Oracle, maker of Java said on its security blog Sunday that it updated Java 7 for Web browers, fixing two vulnerabilities. The company also switched Java's security settings to "high" by default, which should make it more difficult for malware to run without the user knowing it.

Even so, security experts have since warned that several critical security flaws remain.

"All versions of Java 7 through update 10 are affected. Web browsers using the Java 7 plug-in are at high risk," said the Computer Emergency Readiness Team on its website:

This and previous Java vulnerabilities have been widely targeted by attackers, and new Java vulnerabilities are likely to be discovered. To defend against this and future Java vulnerabilities, consider disabling Java in web browsers until adequate updates are available. As with any software, unnecessary features should be disabled or removed as appropriate for your environment.

For information on how to disable Java, you can learn more here.

Java is a computer language that lets software be written using one set of code that can run on any computer, no matter the operating system. "It s required by some Web sites that use it to run interactive games and applications," writes security expert Brian Krebs on his Krebs on Security blog.

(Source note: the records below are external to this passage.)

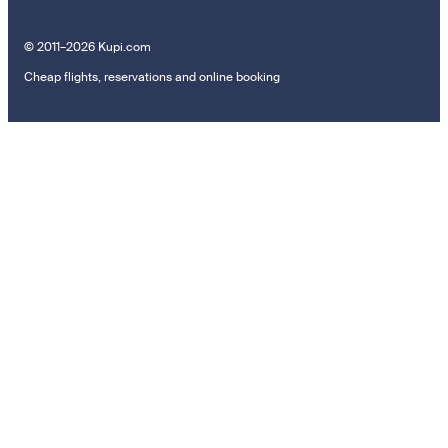
© 2011–2026 Kupi.com
Cheap flights, reservations and online booking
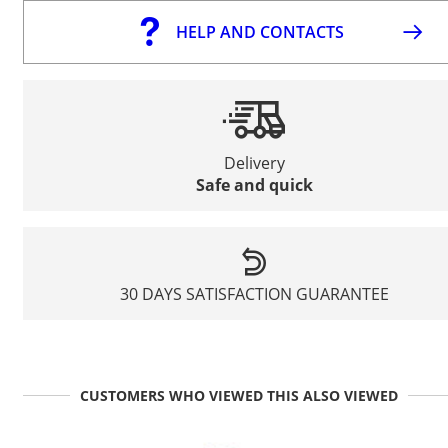
HELP AND CONTACTS
Delivery
Safe and quick
30 DAYS SATISFACTION GUARANTEE
CUSTOMERS WHO VIEWED THIS ALSO VIEWED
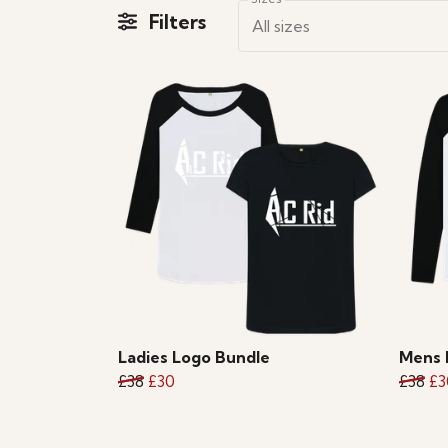
Filters
All sizes
Ladies Logo Bundle
Mens 
£38
£30
£38
£3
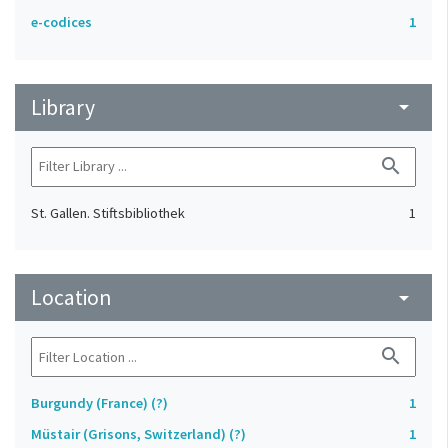
e-codices
1
Library
arrow_drop_down
search
St. Gallen. Stiftsbibliothek
1
Location
arrow_drop_down
search
Burgundy (France) (?)
1
Müstair (Grisons, Switzerland) (?)
1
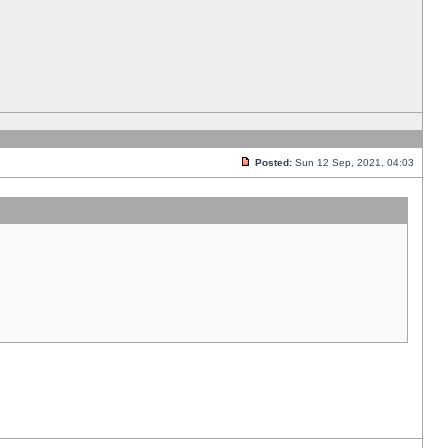
Posted:
Sun 12 Sep, 2021, 04:03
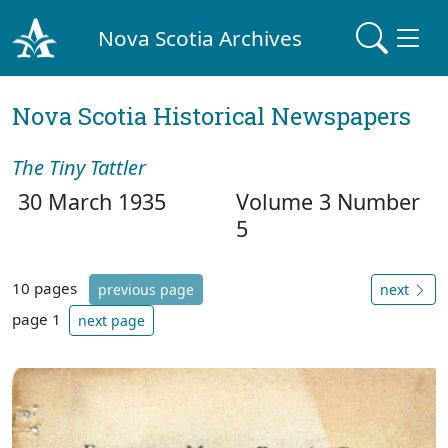
Nova Scotia Archives
Nova Scotia Historical Newspapers
The Tiny Tattler
30 March 1935
Volume 3 Number
5
10 pages
previous page
next
page 1
next page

"Java is not as widely used as it once was, and most users probably can get by without having the program installed at all. I have long recommended that users remove Java unless they have a specific use for it. If you discover later that you really do need Java, it is trivial and free to reinstall it."

Sophos Security notes that understandably, some users mistakenly think turning off Java also turns off JavaScript, which controls the look and feel of Web pages. 

"Most modern websites make heavy use of JavaScript, so these people are worried that sites such as Facebook, Twitter ... will be pretty much useless if they follow our 'turn Java off' advice," writes Paul Ducklin of Sophos Security on the company's blog Wednesday.

"Turning off Java will not turn off JavaScript," he says.